#### [DIRECTIONS FOR THIS TASK]
The line containing "15. Bera, S.;" marks the end: extract everything from the first line of the data through that line, exactly, with no pictures.
DATA RECORDS: Begin
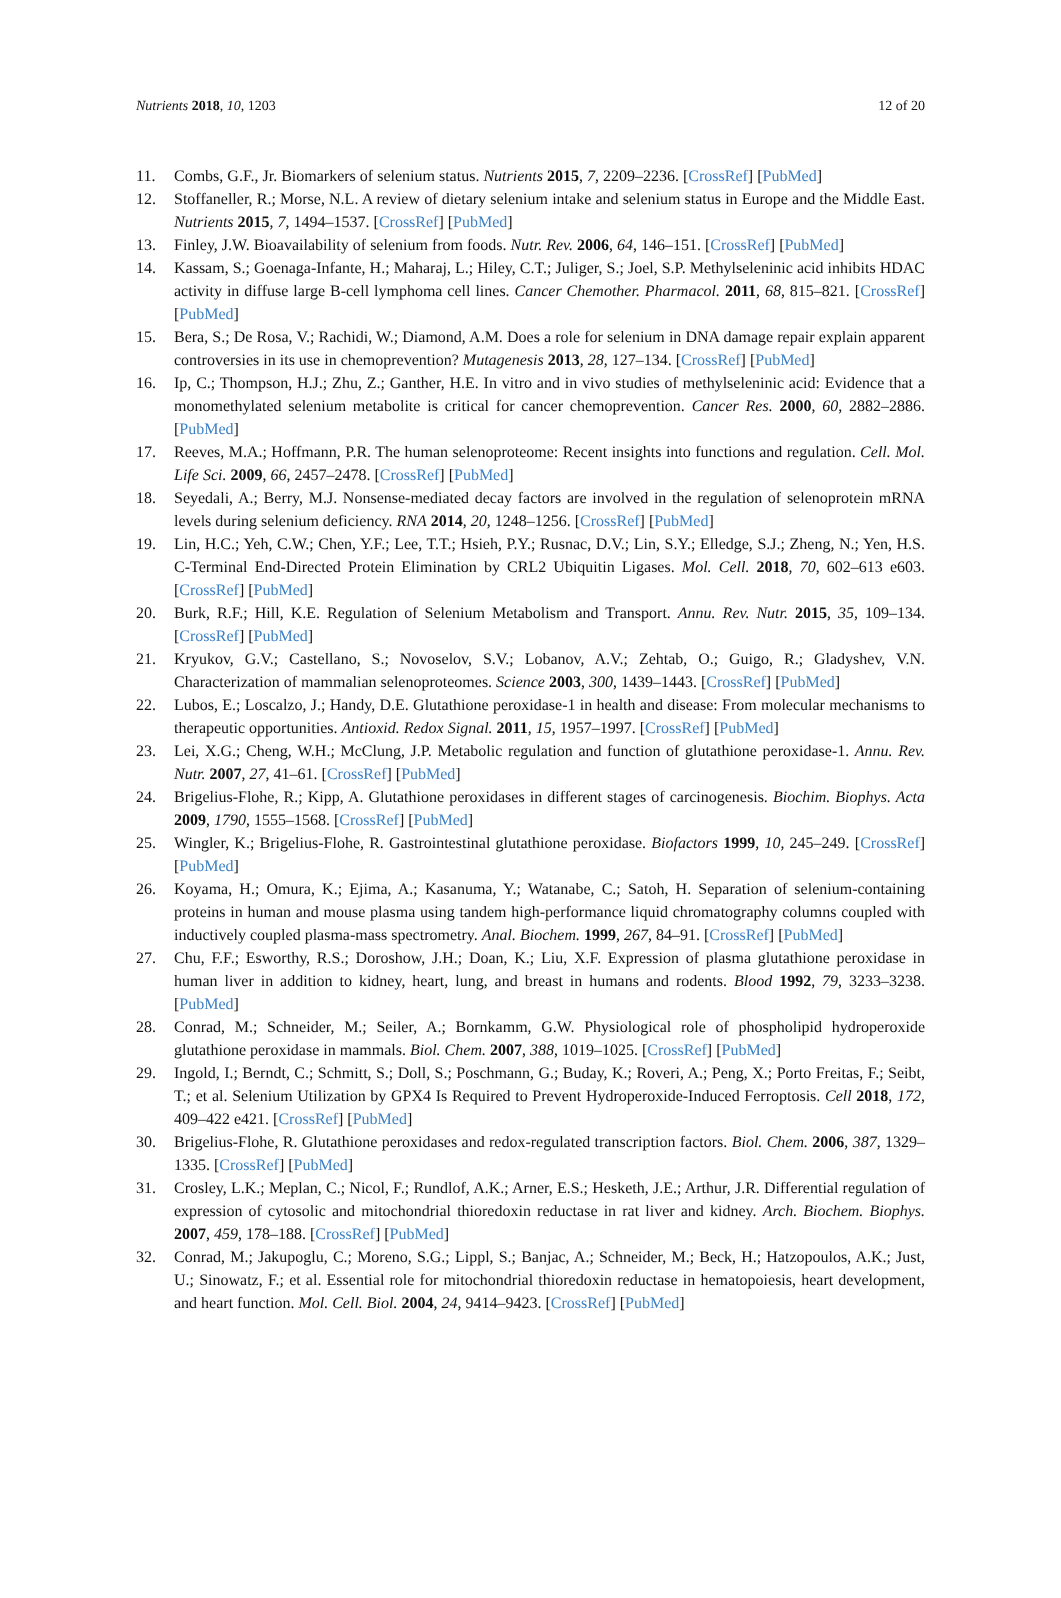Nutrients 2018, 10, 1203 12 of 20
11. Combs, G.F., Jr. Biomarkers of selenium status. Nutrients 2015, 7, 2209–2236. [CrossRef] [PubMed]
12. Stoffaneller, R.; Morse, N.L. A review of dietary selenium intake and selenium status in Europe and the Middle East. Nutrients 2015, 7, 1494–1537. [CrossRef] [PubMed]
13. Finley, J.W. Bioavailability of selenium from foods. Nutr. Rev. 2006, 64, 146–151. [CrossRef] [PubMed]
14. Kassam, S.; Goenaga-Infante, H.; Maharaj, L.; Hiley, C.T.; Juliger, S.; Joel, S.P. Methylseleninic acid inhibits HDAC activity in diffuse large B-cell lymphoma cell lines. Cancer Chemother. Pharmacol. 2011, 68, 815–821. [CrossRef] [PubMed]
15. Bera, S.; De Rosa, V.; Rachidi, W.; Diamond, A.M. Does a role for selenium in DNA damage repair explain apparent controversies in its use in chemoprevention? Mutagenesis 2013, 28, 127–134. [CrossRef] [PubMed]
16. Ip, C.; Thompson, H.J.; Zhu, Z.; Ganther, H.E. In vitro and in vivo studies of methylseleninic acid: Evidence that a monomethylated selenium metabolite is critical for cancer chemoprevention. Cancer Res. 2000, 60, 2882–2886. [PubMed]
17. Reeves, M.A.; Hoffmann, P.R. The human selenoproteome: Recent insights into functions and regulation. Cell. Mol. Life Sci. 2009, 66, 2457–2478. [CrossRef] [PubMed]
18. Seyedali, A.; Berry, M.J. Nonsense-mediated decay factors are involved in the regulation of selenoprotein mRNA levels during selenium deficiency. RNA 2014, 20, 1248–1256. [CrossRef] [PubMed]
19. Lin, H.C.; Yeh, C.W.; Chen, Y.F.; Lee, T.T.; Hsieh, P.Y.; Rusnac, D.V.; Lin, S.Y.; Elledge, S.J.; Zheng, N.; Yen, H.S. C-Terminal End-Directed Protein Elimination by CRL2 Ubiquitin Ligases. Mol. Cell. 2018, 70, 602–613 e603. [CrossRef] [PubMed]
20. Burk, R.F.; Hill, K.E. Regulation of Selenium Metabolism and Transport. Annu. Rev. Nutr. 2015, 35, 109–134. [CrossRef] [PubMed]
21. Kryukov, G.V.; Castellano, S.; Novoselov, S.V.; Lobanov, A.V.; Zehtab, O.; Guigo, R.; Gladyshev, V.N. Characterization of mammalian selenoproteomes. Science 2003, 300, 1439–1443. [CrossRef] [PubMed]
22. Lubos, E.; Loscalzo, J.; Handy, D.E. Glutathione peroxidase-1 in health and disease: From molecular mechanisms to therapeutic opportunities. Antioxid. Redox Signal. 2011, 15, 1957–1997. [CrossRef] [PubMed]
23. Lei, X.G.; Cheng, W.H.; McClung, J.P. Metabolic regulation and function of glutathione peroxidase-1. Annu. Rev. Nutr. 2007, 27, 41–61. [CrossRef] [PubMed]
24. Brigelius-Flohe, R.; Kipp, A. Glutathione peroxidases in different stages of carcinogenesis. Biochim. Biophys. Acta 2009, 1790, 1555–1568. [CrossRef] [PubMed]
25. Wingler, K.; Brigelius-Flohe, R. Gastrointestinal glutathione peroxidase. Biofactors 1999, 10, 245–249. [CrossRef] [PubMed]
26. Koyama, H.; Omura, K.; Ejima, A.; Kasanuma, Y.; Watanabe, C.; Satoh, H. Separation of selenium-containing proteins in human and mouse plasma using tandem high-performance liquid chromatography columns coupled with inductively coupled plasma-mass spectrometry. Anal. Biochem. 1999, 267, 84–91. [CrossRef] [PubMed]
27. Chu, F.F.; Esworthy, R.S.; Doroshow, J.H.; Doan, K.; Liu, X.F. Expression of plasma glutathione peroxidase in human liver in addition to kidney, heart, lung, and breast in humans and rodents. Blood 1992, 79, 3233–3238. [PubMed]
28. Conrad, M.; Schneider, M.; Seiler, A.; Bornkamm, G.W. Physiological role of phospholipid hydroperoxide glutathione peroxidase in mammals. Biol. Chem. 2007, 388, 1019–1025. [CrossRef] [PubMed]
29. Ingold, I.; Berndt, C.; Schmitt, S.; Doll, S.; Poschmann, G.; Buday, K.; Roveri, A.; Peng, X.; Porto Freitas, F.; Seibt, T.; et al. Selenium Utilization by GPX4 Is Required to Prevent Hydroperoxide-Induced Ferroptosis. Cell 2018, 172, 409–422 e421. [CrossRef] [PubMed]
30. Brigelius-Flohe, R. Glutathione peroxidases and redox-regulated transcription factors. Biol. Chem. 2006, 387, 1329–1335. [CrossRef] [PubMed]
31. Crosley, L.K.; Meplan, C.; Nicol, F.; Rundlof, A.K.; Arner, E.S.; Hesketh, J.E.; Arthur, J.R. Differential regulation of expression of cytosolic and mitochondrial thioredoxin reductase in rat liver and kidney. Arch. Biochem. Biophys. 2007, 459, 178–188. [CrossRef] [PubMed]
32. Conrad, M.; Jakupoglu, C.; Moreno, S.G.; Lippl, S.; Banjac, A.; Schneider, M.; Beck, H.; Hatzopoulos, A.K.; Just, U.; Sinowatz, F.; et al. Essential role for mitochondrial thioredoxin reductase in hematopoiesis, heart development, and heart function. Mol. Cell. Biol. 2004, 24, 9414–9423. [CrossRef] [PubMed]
DATA RECORDS: End
#### [SOLVED EXERCISE]
Nutrients 2018, 10, 1203 12 of 20
11. Combs, G.F., Jr. Biomarkers of selenium status. Nutrients 2015, 7, 2209–2236. [CrossRef] [PubMed]
12. Stoffaneller, R.; Morse, N.L. A review of dietary selenium intake and selenium status in Europe and the Middle East. Nutrients 2015, 7, 1494–1537. [CrossRef] [PubMed]
13. Finley, J.W. Bioavailability of selenium from foods. Nutr. Rev. 2006, 64, 146–151. [CrossRef] [PubMed]
14. Kassam, S.; Goenaga-Infante, H.; Maharaj, L.; Hiley, C.T.; Juliger, S.; Joel, S.P. Methylseleninic acid inhibits HDAC activity in diffuse large B-cell lymphoma cell lines. Cancer Chemother. Pharmacol. 2011, 68, 815–821. [CrossRef] [PubMed]
15. Bera, S.; De Rosa, V.; Rachidi, W.; Diamond, A.M. Does a role for selenium in DNA damage repair explain apparent controversies in its use in chemoprevention? Mutagenesis 2013, 28, 127–134. [CrossRef] [PubMed]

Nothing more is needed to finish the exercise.